**** Verilen kayıtlar
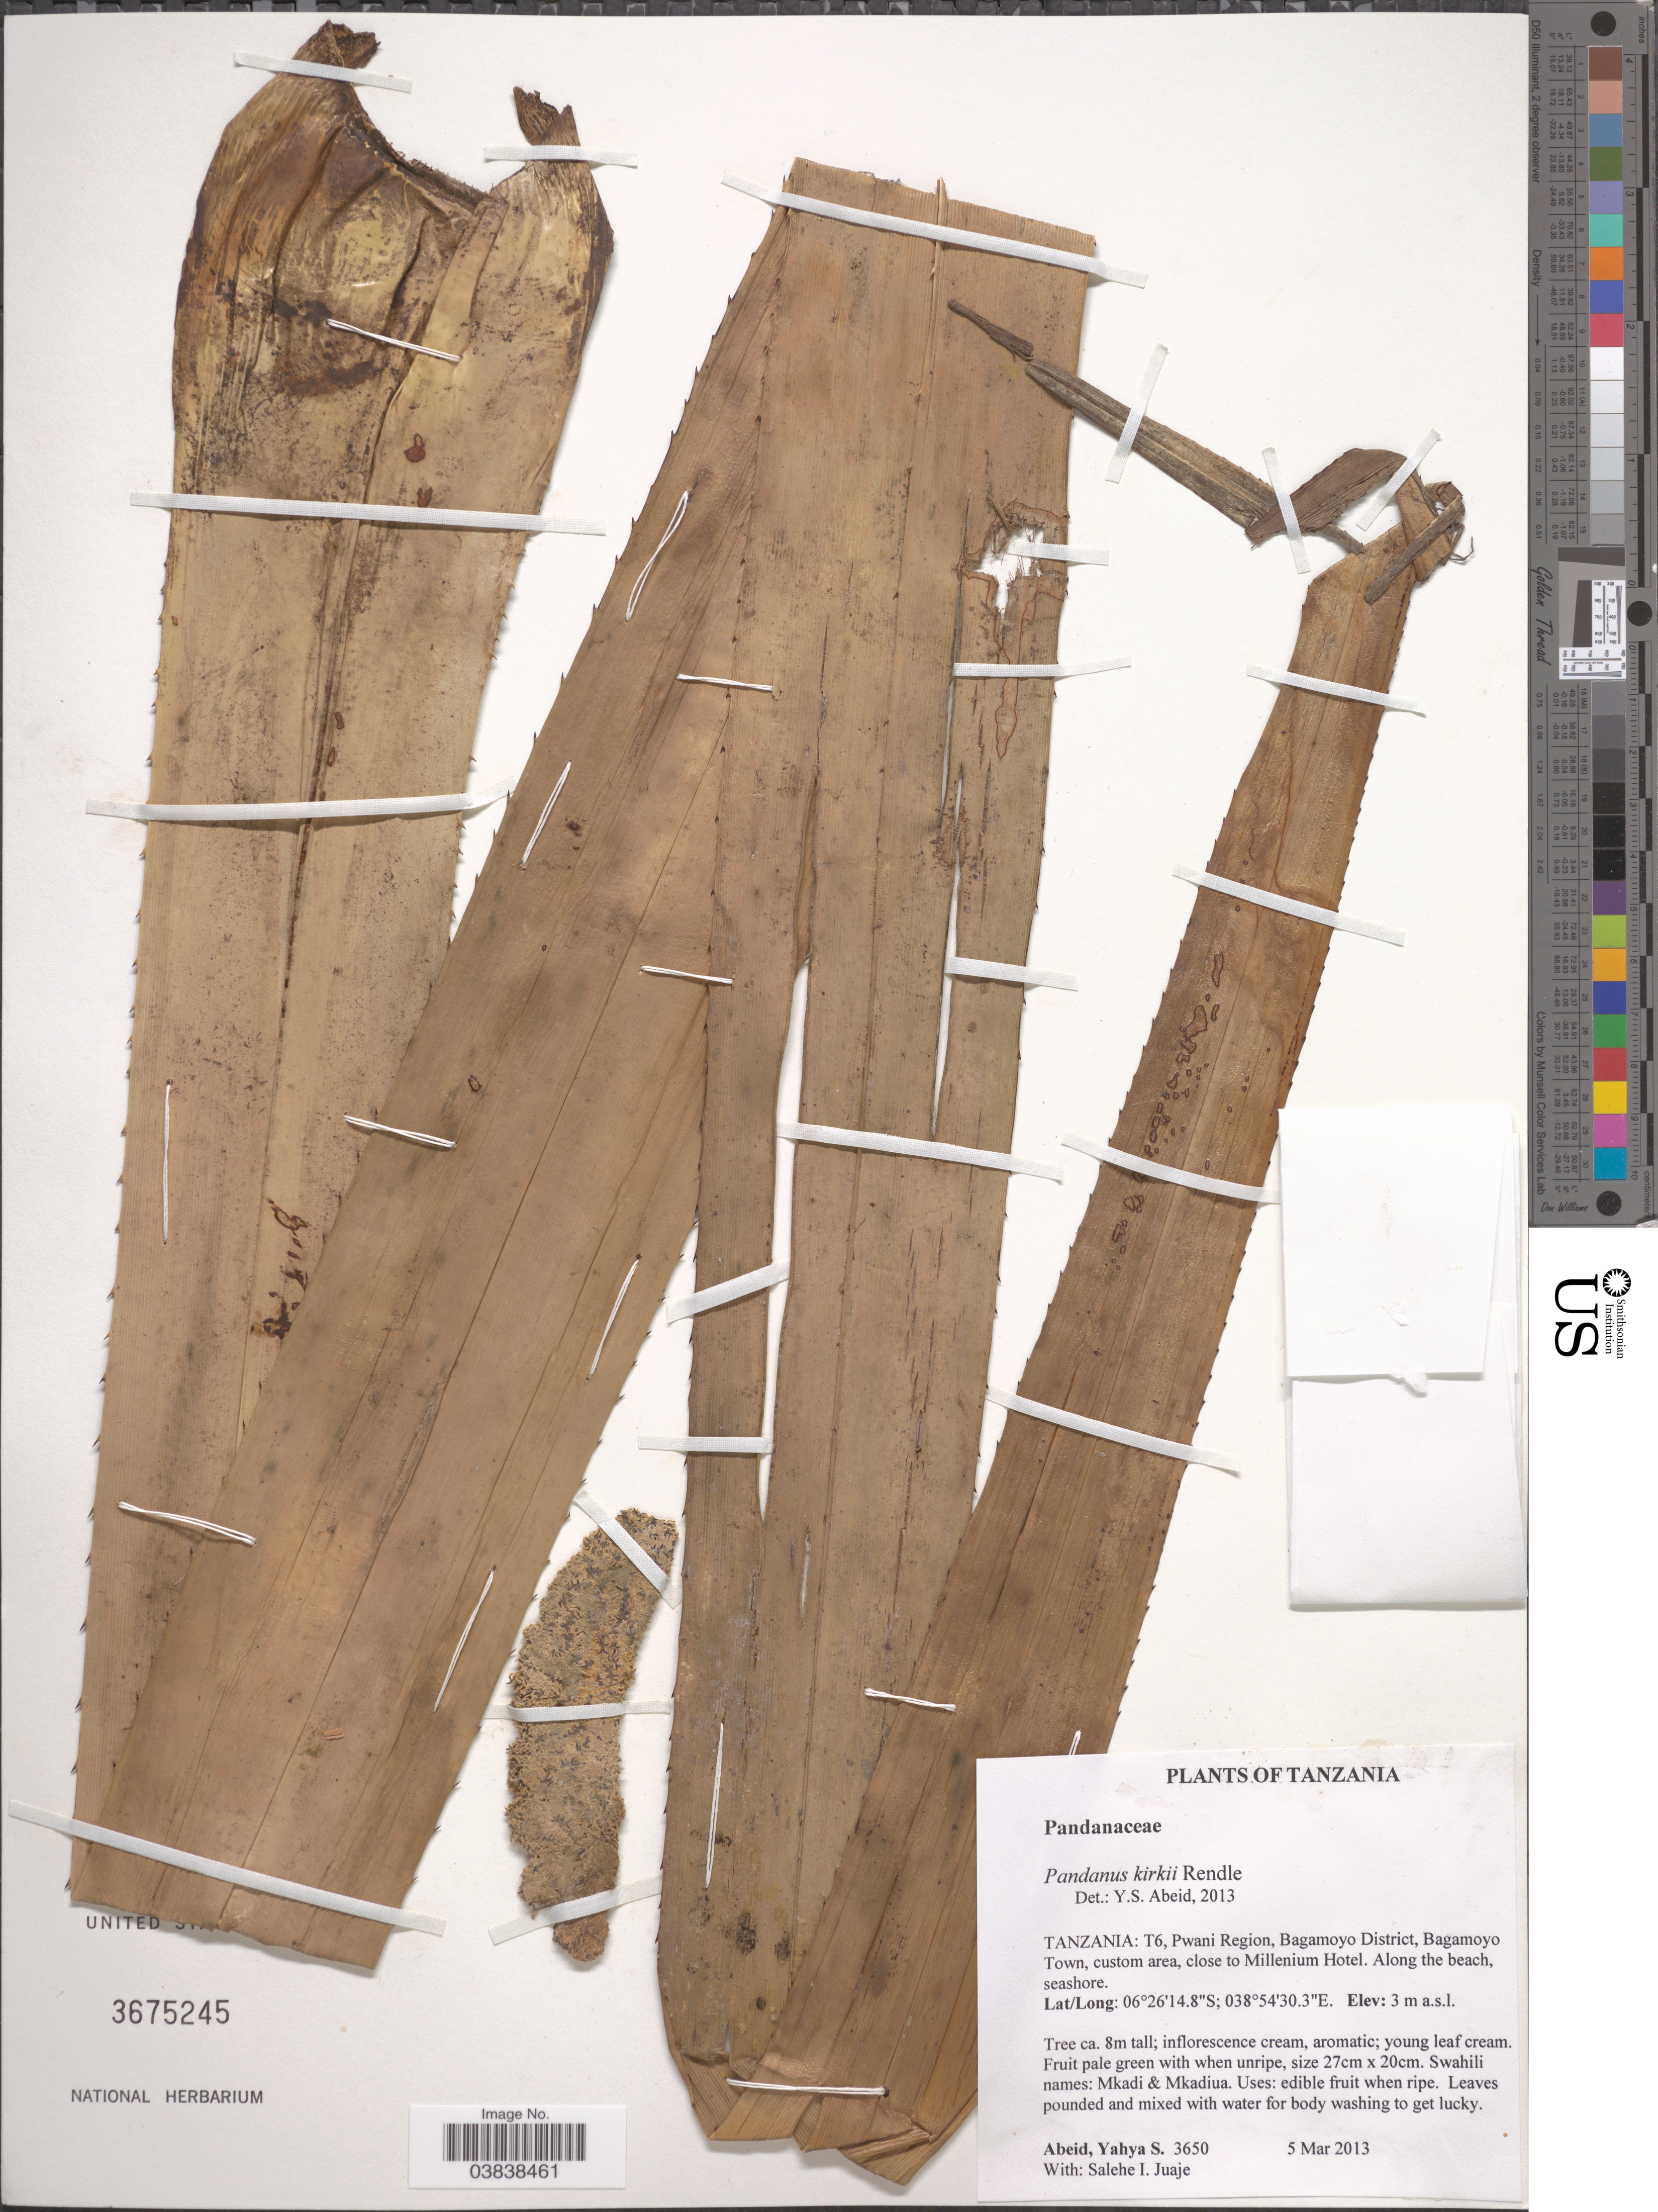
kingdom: Plantae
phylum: Tracheophyta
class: Liliopsida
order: Pandanales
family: Pandanaceae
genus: Pandanus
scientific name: Pandanus kirkii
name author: Rendle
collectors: Y. Abeid & S. Juaje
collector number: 3650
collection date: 2013-03-05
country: Tanzania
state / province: Pwani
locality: T6, Pwani Region, Bagamoyo District, Bagamoyo Town, custom area, close to Millenium Hotel.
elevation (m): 3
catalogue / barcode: US 3675245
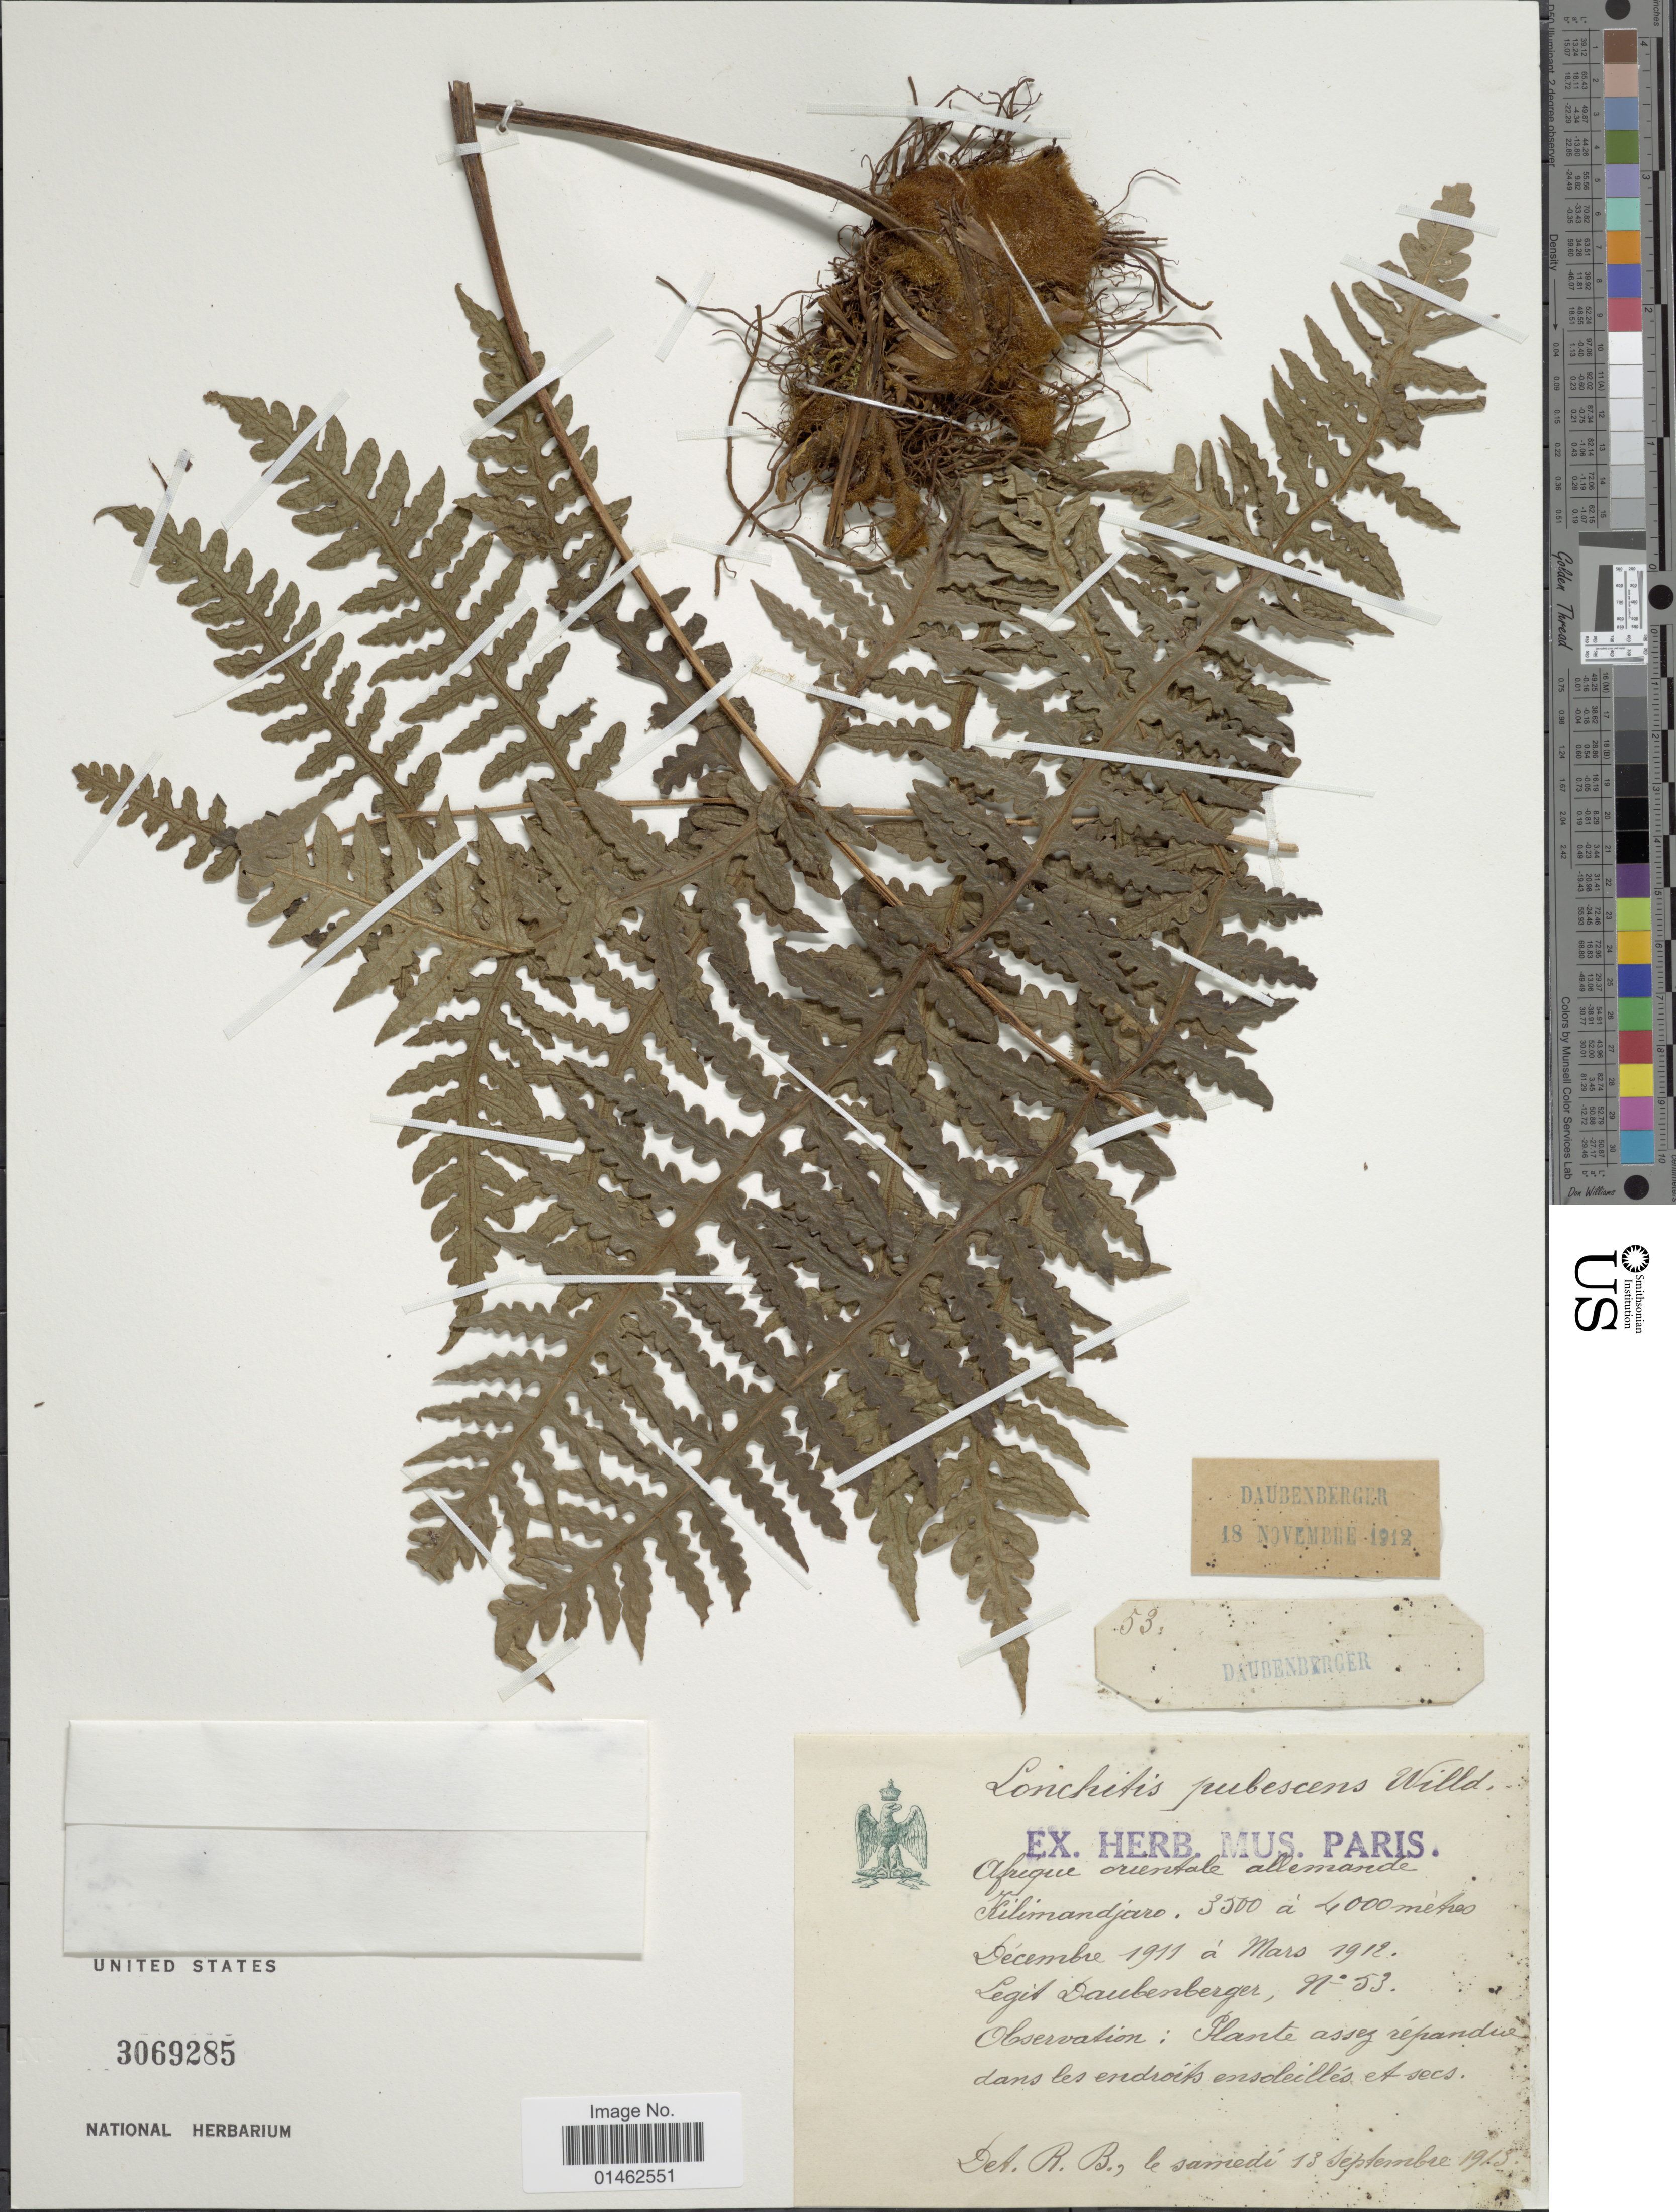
********
§ **Verilen görev**:
"scientific name: Pandanus kirkii" ifadesinin geçtiği satırdan materyalin sonuna kadar olan satırları, "country" sözcüğünü "nation" ile değiştirip geri kalan her şeyi olduğu gibi bırakarak yeniden yazar mısın? Resimleri yanıta ekleme.

§ **Yanıt aşağıda**:
scientific name: Pandanus kirkii
name author: Rendle
collectors: Y. Abeid & S. Juaje
collector number: 3650
collection date: 2013-03-05
nation: Tanzania
state / province: Pwani
locality: T6, Pwani Region, Bagamoyo District, Bagamoyo Town, custom area, close to Millenium Hotel.
elevation (m): 3
catalogue / barcode: US 3675245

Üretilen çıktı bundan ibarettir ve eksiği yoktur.